▸ What you should do
Please extract the lines below word for word, beginning at the first one and stopping after the line that contains "named Discussion Forum.#". Leave the pictures out of your answer.

▸ Records shown
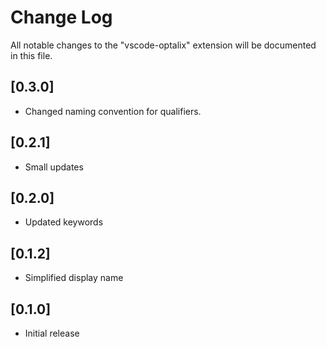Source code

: # Change Log

All notable changes to the "vscode-optalix" extension will be documented in this file.

## [0.3.0]
- Changed naming convention for qualifiers.
## [0.2.1]
- Small updates

## [0.2.0]
- Updated keywords

## [0.1.2]
- Simplified display name

## [0.1.0]
- Initial release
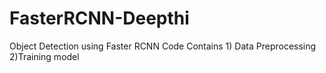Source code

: # FasterRCNN-Deepthi
Object Detection using Faster RCNN
Code Contains 
      1) Data Preprocessing
      2)Training model

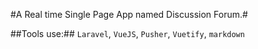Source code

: #A Real time Single Page App named Discussion Forum.#

##Tools use:## `Laravel`, `VueJS`, `Pusher`, `Vuetify`, `markdown`
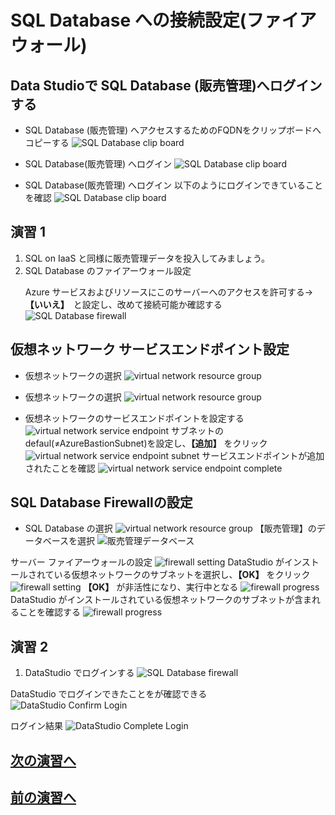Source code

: # SQL Database への接続設定(ファイアウォール)

## Data Studioで SQL Database (販売管理)へログインする
- SQL Database (販売管理) へアクセスするためのFQDNをクリップボードへコピーする
![SQL Database clip board](images/sqldatabase-login-clip-board.png "SQL Database clip board")

- SQL Database(販売管理) へログイン
![SQL Database clip board](images/datastudio-login.png "SQL Database clip board")

- SQL Database(販売管理) へログイン
以下のようにログインできていることを確認
![SQL Database clip board](images/datastudio-login-result.png "SQL Database clip board")

## 演習 1
1. SQL on IaaS と同様に販売管理データを投入してみましょう。
1. SQL Database のファイアーウォール設定<p/>
Azure サービスおよびリソースにこのサーバーへのアクセスを許可する->**【いいえ】**　と設定し、改めて接続可能か確認する
![SQL Database firewall](images/sqldatabase-firewall-azureservice.png "SQL Database firewall")

## 仮想ネットワーク サービスエンドポイント設定
- 仮想ネットワークの選択
![virtual network resource group](images/virtual-network-setting.png "virtual network resource group")

- 仮想ネットワークの選択
![virtual network resource group](images/virtual-network-service-endpoint-from-iaas.png "virtual network resource group")

- 仮想ネットワークのサービスエンドポイントを設定する
![virtual network service endpoint](images/virtual-network-service-endpoint.png "virtual network service endpoint")
サブネットのdefaul(≠AzureBastionSubnet)を設定し、**【追加】** をクリック
![virtual network service endpoint subnet](images/virtual-network-service-endpoint-subnet.png "virtual network service endpoint subnet")
サービスエンドポイントが追加されたことを確認
![virtual network service endpoint complete](images/virtual-network-service-endpoint-result.png "virtual network service endpoint complete")


## SQL Database Firewallの設定
- SQL Database の選択
![virtual network resource group](images/virtual-network-setting.png "virtual network resource group")
【販売管理】のデータベースを選択
![販売管理データベース](images/sqldatabase-choice-hanbaikanri.png "販売管理データベース")

サーバー ファイアーウォールの設定
![firewall setting](images/sqldatabase-firewall-setting.png "firewall setting")
DataStudio がインストールされている仮想ネットワークのサブネットを選択し、**【OK】** をクリック
![firewall setting](images/sqldatabase-firewall-setting-conf.png "firewall setting")
**【OK】** が非活性になり、実行中となる
![firewall progress](images/sqldatabase-firewall-setting-progress.png "firewall progress")
DataStudio がインストールされている仮想ネットワークのサブネットが含まれることを確認する
![firewall progress](images/sqldatabase-firewall-setting-result.png "firewall progress")

## 演習 2
1. DataStudio でログインする
![SQL Database firewall](images/sqldatabase-firewall-azureservice.png "SQL Database firewall")

DataStudio でログインできたことをが確認できる
![DataStudio Confirm Login](images/datastudio-connection-reconnect-hanbaikanri.png "DataStudio Confirm Login")

ログイン結果
![DataStudio Complete Login](images/datastudio-connection-reconnect-hanbaikanri-result.png "DataStudio Complete Login")

## [次の演習へ][1]
## [前の演習へ][2]

[1]:powerbi-create.markdown
[2]:sqldatabase-create.markdown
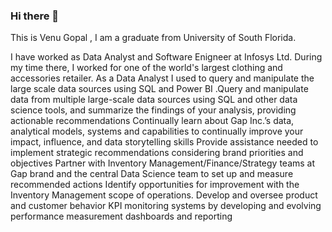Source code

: ### Hi there 👋

This is Venu Gopal , I am a graduate from University of South Florida.

I have worked as Data Analyst and Software Enigneer at Infosys Ltd. During my time there, I worked for one of the world's largest clothing and accessories retailer. As a Data Analyst I used to query and manipulate the large scale data sources using SQL and Power BI .Query and manipulate data from multiple large-scale data sources using SQL and other data science tools, and summarize the findings of your analysis, providing actionable recommendations
Continually learn about Gap Inc.’s data, analytical models, systems and capabilities to continually improve your impact, influence, and data storytelling skills
Provide assistance needed to implement strategic recommendations considering brand priorities and objectives
Partner with Inventory Management/Finance/Strategy teams at Gap brand and the central Data Science team to set up and measure recommended actions
Identify opportunities for improvement with the Inventory Management scope of operations.
Develop and oversee product and customer behavior KPI monitoring systems by developing and evolving performance measurement dashboards and reporting

<!--
**vguddati/vguddati** is a ✨ _special_ ✨ repository because its `README.md` (this file) appears on your GitHub profile.

Here are some ideas to get you started:

- 🔭 I’m currently working on ...
- 🌱 I’m currently learning ...
- 👯 I’m looking to collaborate on ...
- 🤔 I’m looking for help with ...
- 💬 Ask me about ...
- 📫 How to reach me: ...
- 😄 Pronouns: ...
- ⚡ Fun fact: ...
-->
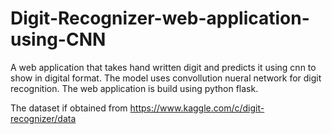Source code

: # Digit-Recognizer-web-application-using-CNN
A web application that takes hand written digit and predicts it using cnn to show in digital format. 
The model uses convollution nueral network for digit recognition.
The web application is build using python flask.

The dataset if obtained from https://www.kaggle.com/c/digit-recognizer/data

▸ Solution for this task
Source code

: # Change Log

All notable changes to the "vscode-optalix" extension will be documented in this file.

## [0.3.0]
- Changed naming convention for qualifiers.
## [0.2.1]
- Small updates

## [0.2.0]
- Updated keywords

## [0.1.2]
- Simplified display name

## [0.1.0]
- Initial release
Source code

: # FasterRCNN-Deepthi
Object Detection using Faster RCNN
Code Contains 
      1) Data Preprocessing
      2)Training model

Source code

: #A Real time Single Page App named Discussion Forum.#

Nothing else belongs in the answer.